**EXERCISE DIRECTIONS**
The listing below should be written out exactly; please include all of it.

**DATASET EXTRACT**
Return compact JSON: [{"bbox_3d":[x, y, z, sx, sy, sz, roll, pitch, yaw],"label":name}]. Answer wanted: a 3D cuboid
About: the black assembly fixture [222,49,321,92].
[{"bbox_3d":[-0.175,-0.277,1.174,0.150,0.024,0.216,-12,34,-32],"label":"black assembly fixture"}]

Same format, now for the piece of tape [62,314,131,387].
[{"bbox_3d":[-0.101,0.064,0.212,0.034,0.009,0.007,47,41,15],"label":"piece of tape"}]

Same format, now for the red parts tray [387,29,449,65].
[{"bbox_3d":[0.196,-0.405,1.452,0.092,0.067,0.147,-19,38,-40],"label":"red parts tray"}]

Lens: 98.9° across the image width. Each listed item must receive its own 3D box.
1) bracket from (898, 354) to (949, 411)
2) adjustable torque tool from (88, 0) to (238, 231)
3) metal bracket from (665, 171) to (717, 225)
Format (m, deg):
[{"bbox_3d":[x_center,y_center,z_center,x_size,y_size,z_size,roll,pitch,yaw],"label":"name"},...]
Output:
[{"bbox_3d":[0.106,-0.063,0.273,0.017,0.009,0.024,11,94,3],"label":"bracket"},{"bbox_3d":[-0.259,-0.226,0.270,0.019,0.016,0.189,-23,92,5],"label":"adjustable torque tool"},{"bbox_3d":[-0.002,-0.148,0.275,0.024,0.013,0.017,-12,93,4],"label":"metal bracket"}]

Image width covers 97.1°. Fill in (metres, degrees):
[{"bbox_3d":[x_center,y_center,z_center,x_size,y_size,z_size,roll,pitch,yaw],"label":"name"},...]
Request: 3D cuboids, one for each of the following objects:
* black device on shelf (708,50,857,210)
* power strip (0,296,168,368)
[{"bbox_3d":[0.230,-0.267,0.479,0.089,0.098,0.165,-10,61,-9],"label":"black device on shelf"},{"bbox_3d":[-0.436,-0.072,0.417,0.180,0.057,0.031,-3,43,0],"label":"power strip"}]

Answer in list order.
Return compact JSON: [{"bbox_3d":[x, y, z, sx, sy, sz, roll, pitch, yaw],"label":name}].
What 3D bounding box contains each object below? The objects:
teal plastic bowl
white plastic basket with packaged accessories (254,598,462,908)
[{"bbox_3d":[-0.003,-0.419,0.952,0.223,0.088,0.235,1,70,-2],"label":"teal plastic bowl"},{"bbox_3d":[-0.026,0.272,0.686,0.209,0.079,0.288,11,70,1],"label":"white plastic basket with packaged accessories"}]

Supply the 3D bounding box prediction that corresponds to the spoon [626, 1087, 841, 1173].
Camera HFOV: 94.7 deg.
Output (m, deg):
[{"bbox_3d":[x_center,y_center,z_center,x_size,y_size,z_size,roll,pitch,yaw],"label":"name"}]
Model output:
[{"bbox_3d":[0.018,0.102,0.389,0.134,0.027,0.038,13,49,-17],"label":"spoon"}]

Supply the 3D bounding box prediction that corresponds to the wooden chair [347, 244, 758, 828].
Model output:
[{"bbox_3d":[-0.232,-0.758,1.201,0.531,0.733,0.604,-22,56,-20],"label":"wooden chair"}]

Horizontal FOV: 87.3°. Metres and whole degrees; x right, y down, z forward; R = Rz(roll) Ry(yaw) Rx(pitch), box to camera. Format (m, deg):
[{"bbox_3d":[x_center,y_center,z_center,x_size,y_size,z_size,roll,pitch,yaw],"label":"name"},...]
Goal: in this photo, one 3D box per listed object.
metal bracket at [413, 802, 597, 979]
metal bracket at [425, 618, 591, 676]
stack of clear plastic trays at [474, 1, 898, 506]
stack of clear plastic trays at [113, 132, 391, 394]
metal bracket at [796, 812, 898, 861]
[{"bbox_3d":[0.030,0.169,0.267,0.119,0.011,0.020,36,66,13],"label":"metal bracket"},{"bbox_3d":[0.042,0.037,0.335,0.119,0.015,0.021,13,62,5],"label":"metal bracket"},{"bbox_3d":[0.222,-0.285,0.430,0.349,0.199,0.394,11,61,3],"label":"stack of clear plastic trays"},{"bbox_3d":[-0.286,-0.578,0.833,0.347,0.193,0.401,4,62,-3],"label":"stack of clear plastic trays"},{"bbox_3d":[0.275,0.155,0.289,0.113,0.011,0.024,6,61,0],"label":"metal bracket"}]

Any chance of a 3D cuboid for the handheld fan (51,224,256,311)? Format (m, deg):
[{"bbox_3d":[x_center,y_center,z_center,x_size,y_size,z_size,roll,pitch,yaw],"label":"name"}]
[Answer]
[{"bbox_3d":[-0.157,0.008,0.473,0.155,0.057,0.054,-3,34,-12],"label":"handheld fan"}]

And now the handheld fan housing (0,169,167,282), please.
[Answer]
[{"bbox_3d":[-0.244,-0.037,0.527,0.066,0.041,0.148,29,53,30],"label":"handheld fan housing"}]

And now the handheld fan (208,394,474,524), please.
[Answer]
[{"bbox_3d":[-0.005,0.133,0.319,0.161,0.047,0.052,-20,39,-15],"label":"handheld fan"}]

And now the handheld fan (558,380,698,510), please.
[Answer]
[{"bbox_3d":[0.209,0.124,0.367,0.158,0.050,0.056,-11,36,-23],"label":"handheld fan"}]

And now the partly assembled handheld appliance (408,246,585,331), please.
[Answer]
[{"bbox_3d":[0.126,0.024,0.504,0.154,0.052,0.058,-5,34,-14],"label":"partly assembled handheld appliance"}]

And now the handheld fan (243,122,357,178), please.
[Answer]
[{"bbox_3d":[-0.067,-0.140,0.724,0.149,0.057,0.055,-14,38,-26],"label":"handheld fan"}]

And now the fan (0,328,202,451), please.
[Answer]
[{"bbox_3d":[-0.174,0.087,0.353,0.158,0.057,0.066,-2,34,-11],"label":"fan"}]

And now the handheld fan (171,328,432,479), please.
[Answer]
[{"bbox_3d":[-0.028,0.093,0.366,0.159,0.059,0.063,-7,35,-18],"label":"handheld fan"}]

**FINISHED TASK**
Return compact JSON: [{"bbox_3d":[x, y, z, sx, sy, sz, roll, pitch, yaw],"label":name}]. Answer wanted: a 3D cuboid
About: the black assembly fixture [222,49,321,92].
[{"bbox_3d":[-0.175,-0.277,1.174,0.150,0.024,0.216,-12,34,-32],"label":"black assembly fixture"}]

Same format, now for the piece of tape [62,314,131,387].
[{"bbox_3d":[-0.101,0.064,0.212,0.034,0.009,0.007,47,41,15],"label":"piece of tape"}]

Same format, now for the red parts tray [387,29,449,65].
[{"bbox_3d":[0.196,-0.405,1.452,0.092,0.067,0.147,-19,38,-40],"label":"red parts tray"}]

Lens: 98.9° across the image width. Each listed item must receive its own 3D box.
1) bracket from (898, 354) to (949, 411)
2) adjustable torque tool from (88, 0) to (238, 231)
3) metal bracket from (665, 171) to (717, 225)
Format (m, deg):
[{"bbox_3d":[x_center,y_center,z_center,x_size,y_size,z_size,roll,pitch,yaw],"label":"name"},...]
Output:
[{"bbox_3d":[0.106,-0.063,0.273,0.017,0.009,0.024,11,94,3],"label":"bracket"},{"bbox_3d":[-0.259,-0.226,0.270,0.019,0.016,0.189,-23,92,5],"label":"adjustable torque tool"},{"bbox_3d":[-0.002,-0.148,0.275,0.024,0.013,0.017,-12,93,4],"label":"metal bracket"}]

Image width covers 97.1°. Fill in (metres, degrees):
[{"bbox_3d":[x_center,y_center,z_center,x_size,y_size,z_size,roll,pitch,yaw],"label":"name"},...]
Request: 3D cuboids, one for each of the following objects:
* black device on shelf (708,50,857,210)
* power strip (0,296,168,368)
[{"bbox_3d":[0.230,-0.267,0.479,0.089,0.098,0.165,-10,61,-9],"label":"black device on shelf"},{"bbox_3d":[-0.436,-0.072,0.417,0.180,0.057,0.031,-3,43,0],"label":"power strip"}]

Answer in list order.
Return compact JSON: [{"bbox_3d":[x, y, z, sx, sy, sz, roll, pitch, yaw],"label":name}].
What 3D bounding box contains each object below? The objects:
teal plastic bowl
white plastic basket with packaged accessories (254,598,462,908)
[{"bbox_3d":[-0.003,-0.419,0.952,0.223,0.088,0.235,1,70,-2],"label":"teal plastic bowl"},{"bbox_3d":[-0.026,0.272,0.686,0.209,0.079,0.288,11,70,1],"label":"white plastic basket with packaged accessories"}]

Supply the 3D bounding box prediction that corresponds to the spoon [626, 1087, 841, 1173].
Camera HFOV: 94.7 deg.
Output (m, deg):
[{"bbox_3d":[x_center,y_center,z_center,x_size,y_size,z_size,roll,pitch,yaw],"label":"name"}]
Model output:
[{"bbox_3d":[0.018,0.102,0.389,0.134,0.027,0.038,13,49,-17],"label":"spoon"}]

Supply the 3D bounding box prediction that corresponds to the wooden chair [347, 244, 758, 828].
Model output:
[{"bbox_3d":[-0.232,-0.758,1.201,0.531,0.733,0.604,-22,56,-20],"label":"wooden chair"}]

Horizontal FOV: 87.3°. Metres and whole degrees; x right, y down, z forward; R = Rz(roll) Ry(yaw) Rx(pitch), box to camera. Format (m, deg):
[{"bbox_3d":[x_center,y_center,z_center,x_size,y_size,z_size,roll,pitch,yaw],"label":"name"},...]
Goal: in this photo, one 3D box per listed object.
metal bracket at [413, 802, 597, 979]
metal bracket at [425, 618, 591, 676]
stack of clear plastic trays at [474, 1, 898, 506]
stack of clear plastic trays at [113, 132, 391, 394]
metal bracket at [796, 812, 898, 861]
[{"bbox_3d":[0.030,0.169,0.267,0.119,0.011,0.020,36,66,13],"label":"metal bracket"},{"bbox_3d":[0.042,0.037,0.335,0.119,0.015,0.021,13,62,5],"label":"metal bracket"},{"bbox_3d":[0.222,-0.285,0.430,0.349,0.199,0.394,11,61,3],"label":"stack of clear plastic trays"},{"bbox_3d":[-0.286,-0.578,0.833,0.347,0.193,0.401,4,62,-3],"label":"stack of clear plastic trays"},{"bbox_3d":[0.275,0.155,0.289,0.113,0.011,0.024,6,61,0],"label":"metal bracket"}]

Any chance of a 3D cuboid for the handheld fan (51,224,256,311)? Format (m, deg):
[{"bbox_3d":[x_center,y_center,z_center,x_size,y_size,z_size,roll,pitch,yaw],"label":"name"}]
[Answer]
[{"bbox_3d":[-0.157,0.008,0.473,0.155,0.057,0.054,-3,34,-12],"label":"handheld fan"}]

And now the handheld fan housing (0,169,167,282), please.
[Answer]
[{"bbox_3d":[-0.244,-0.037,0.527,0.066,0.041,0.148,29,53,30],"label":"handheld fan housing"}]

And now the handheld fan (208,394,474,524), please.
[Answer]
[{"bbox_3d":[-0.005,0.133,0.319,0.161,0.047,0.052,-20,39,-15],"label":"handheld fan"}]

And now the handheld fan (558,380,698,510), please.
[Answer]
[{"bbox_3d":[0.209,0.124,0.367,0.158,0.050,0.056,-11,36,-23],"label":"handheld fan"}]

And now the partly assembled handheld appliance (408,246,585,331), please.
[Answer]
[{"bbox_3d":[0.126,0.024,0.504,0.154,0.052,0.058,-5,34,-14],"label":"partly assembled handheld appliance"}]

And now the handheld fan (243,122,357,178), please.
[Answer]
[{"bbox_3d":[-0.067,-0.140,0.724,0.149,0.057,0.055,-14,38,-26],"label":"handheld fan"}]

And now the fan (0,328,202,451), please.
[Answer]
[{"bbox_3d":[-0.174,0.087,0.353,0.158,0.057,0.066,-2,34,-11],"label":"fan"}]

And now the handheld fan (171,328,432,479), please.
[Answer]
[{"bbox_3d":[-0.028,0.093,0.366,0.159,0.059,0.063,-7,35,-18],"label":"handheld fan"}]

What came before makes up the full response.